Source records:
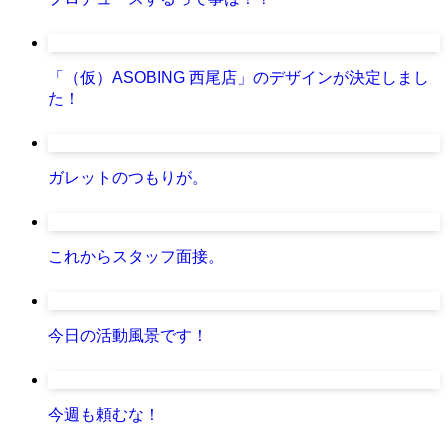
「（仮）ASOBING 西尾店」のデザインが決定しまし
た！
ガレットのつもりが。
これからスタッフ面接。
今日の活動風景です！
今週も頼むな！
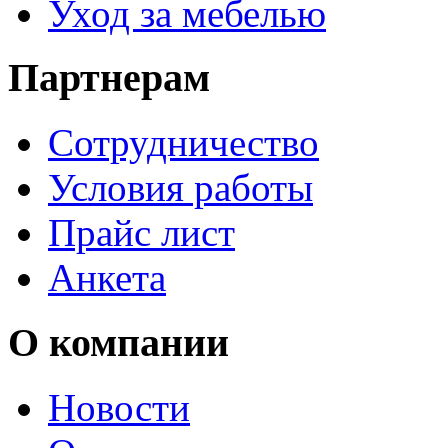
Уход за мебелью
Партнерам
Сотрудничество
Условия работы
Прайс лист
Анкета
О компании
Новости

Task requirements:
Convert every text line in the records above into a Markdown table with the columns Number and Record line, numbering the rows in order and skipping blank lines. Leave the pictures out.

Solution below:
| Number | Record line |
|---|---|
| 1 | 「（仮）ASOBING 西尾店」のデザインが決定しまし |
| 2 | た！ |
| 3 | ガレットのつもりが。 |
| 4 | これからスタッフ面接。 |
| 5 | 今日の活動風景です！ |
| 6 | 今週も頼むな！ |
| 7 | Уход за мебелью |
| 8 | Партнерам |
| 9 | Сотрудничество |
| 10 | Условия работы |
| 11 | Прайс лист |
| 12 | Анкета |
| 13 | О компании |
| 14 | Новости |